Chairman:  Yes; because Mr Rowlands has given us an indication, which even the most stupid of us can probably pick up.

Mr O'Brien

  390.  Can I go back to the question of the Highways Agency, and could you tell me, in the current year, 1998-99, how much they will be spending on the national roads network and how much will they be spending on maintaining the existing system? Would I be fair in saying there is a capital and a revenue input there, and, if there is, could you tell me both the charges?
  (Mr Brearley)  I will give you some figures, if I may. There is a figure, in Figure 8.a, on page 62 of the Report, for 1998-99 National Roads, £1,349,000,000, (one billion, 349 million) as a grand total.

  391.  That is capital, is it?
  (Mr Brearley)  No, that is both capital and current.

  392.  How much of that then would be revenue?
  (Mr Brearley)  Can I split it down, first of all, into maintenance, which is about £650 million of that total, of which itself about £285 million is capital maintenance and £175 million is routine current account maintenance, so to speak. Something like £150 million is for the renewal of bridges, which is capital expenditure, really, and then there is about £40 million which is things like the electricity for the street-lights, other equivalent expenditure, which is current expenditure, pretty largely, so it splits into both; and that is all maintenance that I have been talking about there. And then there is something of the order of £562 million for road infrastructure improvements, of which, that is all capital except the £114 million which is PFI payments for the DBFO schemes of the kind we were referring to earlier, inside that. And, finally, to get the total, there is about £140 million which is, as the Highways Agency say, making better use of the network, which is really small, capital expenditure, small schemes, junction improvements, and so on.

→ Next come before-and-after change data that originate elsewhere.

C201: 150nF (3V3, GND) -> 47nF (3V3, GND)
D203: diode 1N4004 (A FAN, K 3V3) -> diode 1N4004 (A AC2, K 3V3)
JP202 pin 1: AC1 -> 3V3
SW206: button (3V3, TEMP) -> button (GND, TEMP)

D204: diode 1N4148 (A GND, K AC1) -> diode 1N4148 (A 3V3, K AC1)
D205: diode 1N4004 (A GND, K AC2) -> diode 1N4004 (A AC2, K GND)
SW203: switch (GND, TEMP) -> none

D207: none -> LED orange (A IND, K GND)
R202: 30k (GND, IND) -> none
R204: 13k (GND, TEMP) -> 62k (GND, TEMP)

  393.  How much of that is spent on expanding the motorway system?
  (Mr Brearley)  I suppose, it is the infrastructure improvements, the larger road schemes, which are making the greatest contribution to that, which, ignoring the PFI payments, is of the order of £440 million this year, though, in fact, quite a bit of the `making better use' sum, which is junction improvements and lane improvements, small things of this kind, it is increasing the capacity of the network but not in sort of dramatic, one-off ways.

  394.  The £114 million that is spent through the PFI, that is all expanding the motorway, there is no maintenance in that, is there?
  (Mr Brearley)  Those are the payments for the DBFO schemes and the routes that were involved in those, so the sums of money are remunerating the contractors, basically, both for the capital expenditure they have undertaken and the ongoing operating costs that they have got.

  395.  Who is responsible for maintaining the roads built by PFI?
  (Mr Brearley)  The contractor.

  396.  They are; so it comes out of this?
  (Mr Brearley)  Yes.

  397.  What are those figures as a proportion of the total budget for highways and how does this compare with the previous two or three years?
  (Mr Brearley)  The £114 million compares with a total of about £1,350 million, as I say, so we are talking about something like 8 per cent. So that is that level of comparison. And this sum has, of course, been growing quite considerably in recent years, it was almost nothing at all only a few years ago, as more DBFO schemes have come on board.

  398.  But what is the total out of the Department's budget?
  (Mr Brearley)  The Department's budget, John, is?
  (Mr Ballard)  The total budget for the Department is about £12.5 billion in 1998-99.

  399.  And that is including the grants to local authorities, too, is it?
  (Mr Brearley)  No, actually, it is not; so it is about 1 per cent anyway of the grand Department's budget, to split it in that way.